La città dei vivi. Nicola Lagioia. Einaudi 2020
È un degrado che avvolge persone, ambienti e valori, quello che Lagioia ci illustra in questo libro, non un romanzo ma il racconto di un efferato fatto di cronaca.
La prima protagonista è la stessa città di Roma nel marzo 2016, livida e funerea, senza un sindaco ma con due papi; accerchiata da ratti e gabbiani che contendono la rapacità all’inchiesta denominata Mondo di Mezzo, famosa anche come “Mafia Capitale”.
Poi ci sono i tristemente famosi ragazzi invischiati nella storia: Luca Varani, la vittima, ed i due assassini Manuel Foffo e Marco Prato. Immediatamente dopo, grazie alla visibilità mediatica data dai social e dalla tv, troviamo i familiari e, in ultimo, tutti gli amici ed i conoscenti che, nel terzo capitolo del libro, sono appunto definiti il coro.
Con un ritmo giornalistico incalzante lo scrittore ci conduce nella vicenda, riesaminando quasi a ritroso tutti gli episodi per giungere al crescendo parossistico di alcool e droga che hanno poi portato al primo terribile epilogo. Il secondo si sarebbe poi consumato l’anno successivo con il suicidio di Marco Prato in carcere alla vigilia del processo.
Vite spezzate quindi in cui si possono solo intravedere le debolezze di giovani che, pur appartenendo a sfere sociali diverse e con differenti storie personali, hanno in comune una dolente necessità di vivere al di fuori di un comportamento morale, o perlomeno di sfida nei riguardi dei limiti imposti dal vivere in società.

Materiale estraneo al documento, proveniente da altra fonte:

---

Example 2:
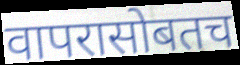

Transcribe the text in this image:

वापरासोबतच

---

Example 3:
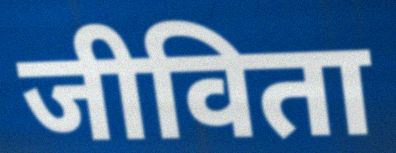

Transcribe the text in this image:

जीविता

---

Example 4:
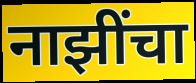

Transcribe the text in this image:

नाझींचा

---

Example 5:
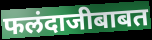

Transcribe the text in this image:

फलंदाजीबाबत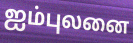
ஐம்புலனை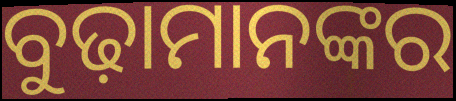
ବୁଢ଼ାମାନଙ୍କରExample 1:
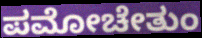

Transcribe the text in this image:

ಪಮೋಚೇತುಂ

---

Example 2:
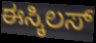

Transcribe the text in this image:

ಈಸ್ಕಿಲಸ್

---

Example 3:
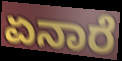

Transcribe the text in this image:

ಏನಾರೆ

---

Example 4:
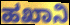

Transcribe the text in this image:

ಹಖಾನಿ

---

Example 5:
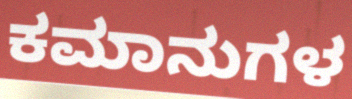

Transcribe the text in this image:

ಕಮಾನುಗಳ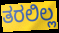
ತರಲಿಲ್ಲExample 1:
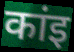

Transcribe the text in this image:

कांइ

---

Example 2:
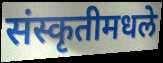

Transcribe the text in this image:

संस्कृतीमधले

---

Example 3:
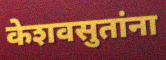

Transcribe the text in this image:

केशवसुतांना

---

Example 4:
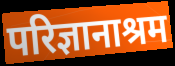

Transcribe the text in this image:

परिज्ञानाश्रम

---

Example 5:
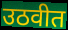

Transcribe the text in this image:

उठवीतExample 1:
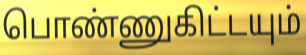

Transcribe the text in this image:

பொண்ணுகிட்டயும்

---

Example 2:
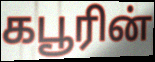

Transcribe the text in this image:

கபூரின்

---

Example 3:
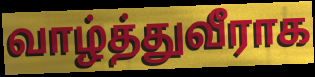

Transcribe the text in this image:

வாழ்த்துவீராக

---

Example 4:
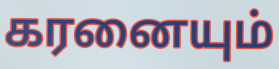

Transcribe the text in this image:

கரனையும்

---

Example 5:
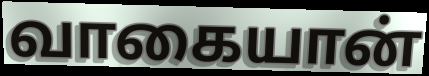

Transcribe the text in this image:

வாகையான்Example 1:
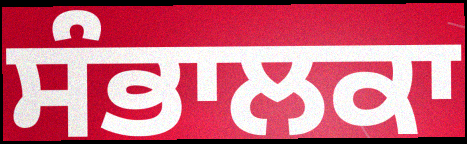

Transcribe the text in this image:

ਸੰਭਾਲਕਾ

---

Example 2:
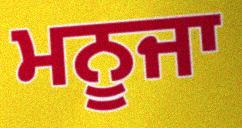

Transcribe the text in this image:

ਮਨੂਜਾ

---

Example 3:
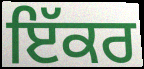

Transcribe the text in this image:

ਇੱਕਰ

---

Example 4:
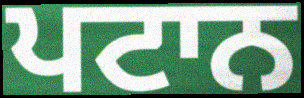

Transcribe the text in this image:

ਪਟਾਨ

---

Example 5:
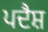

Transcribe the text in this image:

ਪਦੈਸ਼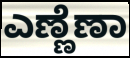
ಎಣ್ಣೆಣಾ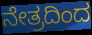
ನೇತ್ರದಿಂದ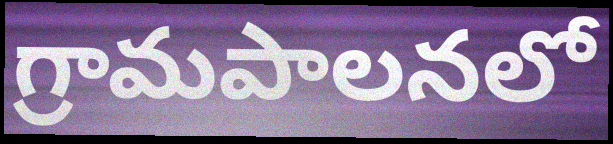
గ్రామపాలనలోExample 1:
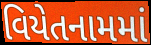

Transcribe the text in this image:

વિયેતનામમાં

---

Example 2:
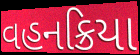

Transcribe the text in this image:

વહનક્રિયા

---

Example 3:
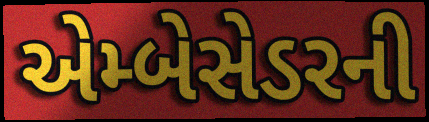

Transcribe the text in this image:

એમ્બેસેડરની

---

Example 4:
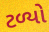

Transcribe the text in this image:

ટળ્યો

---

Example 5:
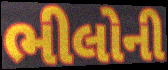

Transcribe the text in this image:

ભીલોની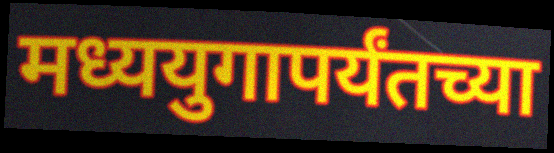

Poiché però le vite irrimediabilmente compromesse appartengono a persone reali, non è possibile dare un giudizio e, in qualche modo, lo stesso Lagioia non si sbilancia.

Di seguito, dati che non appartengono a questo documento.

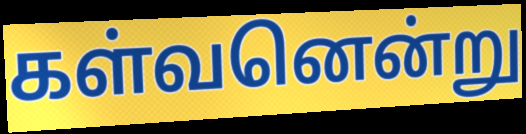
கள்வனென்றுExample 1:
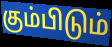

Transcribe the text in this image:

கும்பிடும்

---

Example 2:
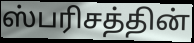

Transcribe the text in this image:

ஸ்பரிசத்தின்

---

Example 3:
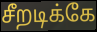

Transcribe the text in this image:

சீறடிக்கே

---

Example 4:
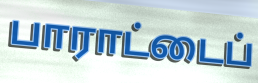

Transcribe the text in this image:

பாராட்டைப்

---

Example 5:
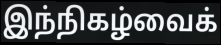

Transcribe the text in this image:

இந்நிகழ்வைக்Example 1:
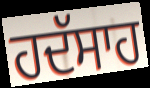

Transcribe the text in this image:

ਹਦੱਸਾਹ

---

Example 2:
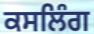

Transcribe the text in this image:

ਕਸਲਿੰਗ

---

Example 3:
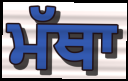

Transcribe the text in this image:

ਮੱਥਾ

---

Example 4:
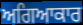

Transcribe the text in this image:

ਅਗਿਆਕਾਰ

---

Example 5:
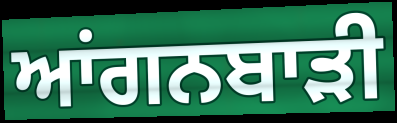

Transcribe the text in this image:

ਆਂਗਨਬਾੜੀ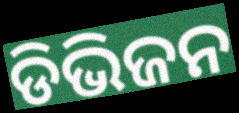
ଡିଭିଜନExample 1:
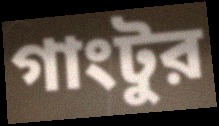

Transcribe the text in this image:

গাংটুর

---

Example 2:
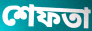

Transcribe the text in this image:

শেফতা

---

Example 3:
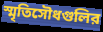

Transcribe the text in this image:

স্মৃতিসৌধগুলির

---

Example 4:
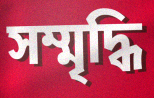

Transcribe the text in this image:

সম্মৃদ্ধি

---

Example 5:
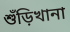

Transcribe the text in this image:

শুঁড়িখানা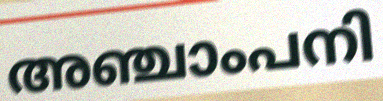
അഞ്ചാംപനി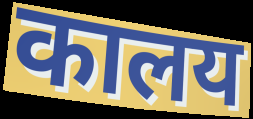
कालयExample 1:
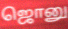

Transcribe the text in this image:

ஜொனு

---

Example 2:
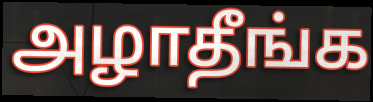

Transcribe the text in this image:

அழாதீங்க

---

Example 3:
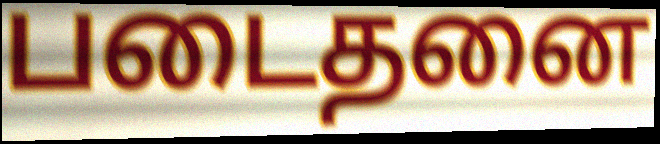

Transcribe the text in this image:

படைதனை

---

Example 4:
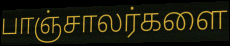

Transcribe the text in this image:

பாஞ்சாலர்களை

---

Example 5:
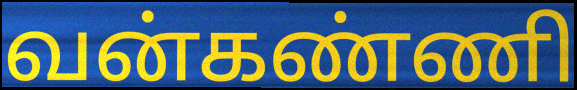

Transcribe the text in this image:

வன்கண்ணி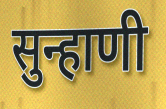
सुन्हाणीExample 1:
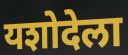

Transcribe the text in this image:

यशोदेला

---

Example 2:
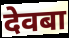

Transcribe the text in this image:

देवबा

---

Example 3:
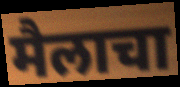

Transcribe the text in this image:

मैलाचा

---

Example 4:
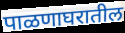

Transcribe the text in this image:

पाळणाघरातील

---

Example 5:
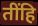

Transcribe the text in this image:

तींहिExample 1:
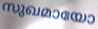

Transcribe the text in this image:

സുഖമായോ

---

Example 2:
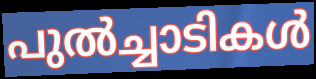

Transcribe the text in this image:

പുൽച്ചാടികൾ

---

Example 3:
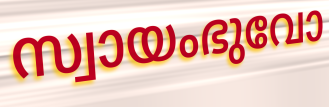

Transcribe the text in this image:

സ്വായംഭുവോ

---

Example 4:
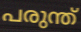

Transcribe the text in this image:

പരുന്ത്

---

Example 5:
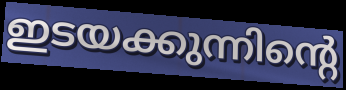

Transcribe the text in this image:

ഇടയക്കുന്നിന്റെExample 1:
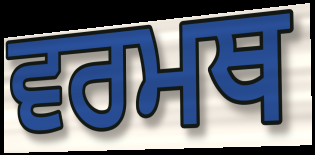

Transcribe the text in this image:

ਵਰਮਥ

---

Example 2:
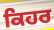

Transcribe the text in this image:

ਕਿਹਰ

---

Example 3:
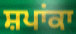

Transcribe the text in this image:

ਸ਼ਪਾਂਕਾ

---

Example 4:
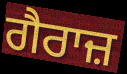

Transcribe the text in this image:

ਗੈਰਾਜ਼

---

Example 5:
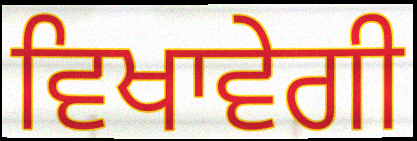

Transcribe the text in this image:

ਵਿਖਾਵੇਗੀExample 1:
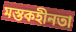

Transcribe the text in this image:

মস্তকহীনতা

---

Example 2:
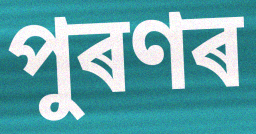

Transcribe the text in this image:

পুৰণৰ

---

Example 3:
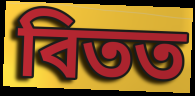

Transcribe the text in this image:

বিতত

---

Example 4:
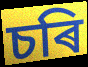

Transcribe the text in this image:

চৰি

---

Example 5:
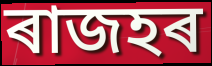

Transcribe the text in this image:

Un buon risultato è dunque questo libro che si potrebbe definire una “non fiction novel”, anche se due inserimenti narrativi, avulsi alle vicende centrali, non sono a mio avviso funzionali e, addirittura, non convincenti all’intera architettura letteraria. Il primo è costituito dall’episodio del pedofilo olandese, personaggio che, pur estraneo agli avvenimenti, serve a rimarcare il degrado cui è arrivata Roma. Poco calzanti anche gli inserti autobiografici, quasi a sottolineare il sottile livello che ci separa, in alcuni momenti della nostra vita, a compiere azioni che, volutamente o meno, possono danneggiare gli altri; ma un conto è farlo nella, pur tarda, adolescenza, un altro in età adulta, o presunta tale.